(Excerpts from a dataset)
= = =

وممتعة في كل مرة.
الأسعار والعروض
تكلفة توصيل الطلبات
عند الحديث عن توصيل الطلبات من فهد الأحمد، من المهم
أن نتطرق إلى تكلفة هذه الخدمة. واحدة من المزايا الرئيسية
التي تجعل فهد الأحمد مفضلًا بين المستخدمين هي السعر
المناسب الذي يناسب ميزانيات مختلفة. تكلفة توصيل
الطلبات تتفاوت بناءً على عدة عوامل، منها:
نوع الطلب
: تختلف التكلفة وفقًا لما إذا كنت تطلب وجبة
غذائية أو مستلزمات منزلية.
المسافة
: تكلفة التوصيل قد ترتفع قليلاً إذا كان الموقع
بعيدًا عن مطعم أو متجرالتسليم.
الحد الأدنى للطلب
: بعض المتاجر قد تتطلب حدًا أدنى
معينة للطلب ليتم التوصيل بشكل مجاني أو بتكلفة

= = =

▶ _ASSIGNMENT_
Return all the lines shown above, word for word.

▶ _ANSWER FOR THE TASK_
وممتعة في كل مرة.
الأسعار والعروض
تكلفة توصيل الطلبات
عند الحديث عن توصيل الطلبات من فهد الأحمد، من المهم
أن نتطرق إلى تكلفة هذه الخدمة. واحدة من المزايا الرئيسية
التي تجعل فهد الأحمد مفضلًا بين المستخدمين هي السعر
المناسب الذي يناسب ميزانيات مختلفة. تكلفة توصيل
الطلبات تتفاوت بناءً على عدة عوامل، منها:
نوع الطلب
: تختلف التكلفة وفقًا لما إذا كنت تطلب وجبة
غذائية أو مستلزمات منزلية.
المسافة
: تكلفة التوصيل قد ترتفع قليلاً إذا كان الموقع
بعيدًا عن مطعم أو متجرالتسليم.
الحد الأدنى للطلب
: بعض المتاجر قد تتطلب حدًا أدنى
معينة للطلب ليتم التوصيل بشكل مجاني أو بتكلفة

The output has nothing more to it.